Story
Ed Nather’s The Story of Mel details the extraordinary programming prowess of a former colleague of his, "Mel", at Royal McBee Computer Corporation. Although originally written in prose, Nather’s story was modified by someone into a "free verse" form which has become widespread.
Little is known about Mel Kaye, beyond the fact that he was credited with doing the "bulk of the programming" on the 1959 ACT-1 compiler for the Royal McBee LGP-30 computer. In Nather's story, Kaye is portrayed as being prone to avoiding optimizing assemblers in favor of crafting code to take advantage of hardware quirks, for example taking advantage of the rotation of the LGP-30's drum memory to avoid writing delay loops into the code.
The story as written by Nather involved Kaye's work on rewriting a blackjack program from the LGP-30 to a newer Royal McBee system, the RPC-4000; company sales executives had requested to modify the program so that the player has more winning chances, a request that Kaye reluctantly acceded to, but to his own delight, he accidentally changed the odds in favor of the dealer rather than the player.

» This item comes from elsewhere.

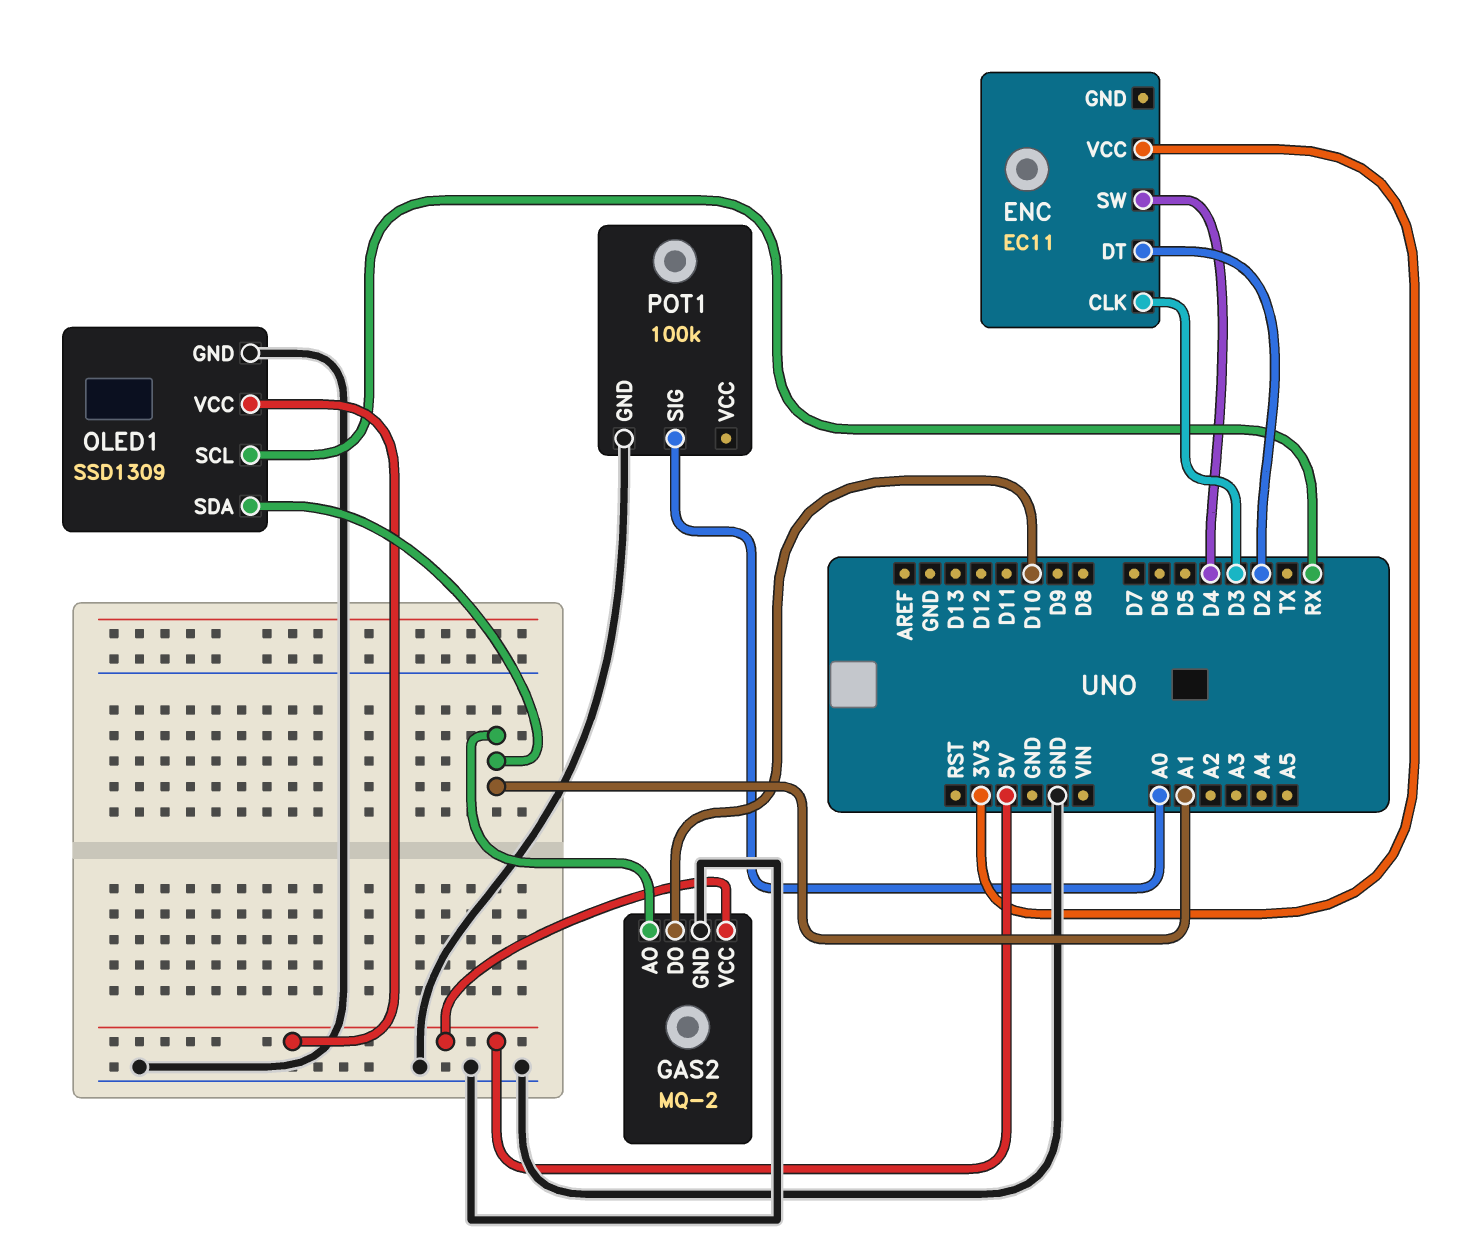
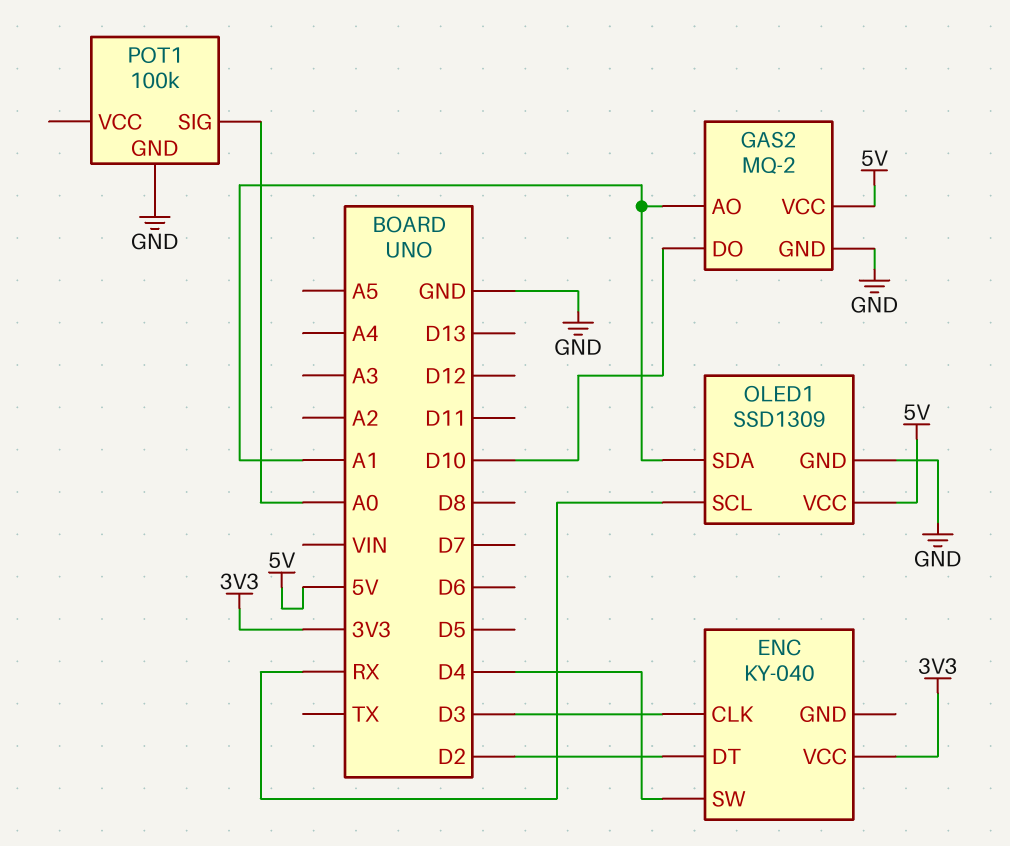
ENC: EC11 -> KY-040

Subsequent to Kaye's departure, Nather was asked to fix the bug. While examining the code, he found out that an apparent infinite loop had in fact been coded in such a way as to take advantage of a carry-overflow error, causing the loop to change itself into a jump instruction to the next part of the code. This impressed Nather so much that, out of respect, he gave up the task and reported that he could not find the bug.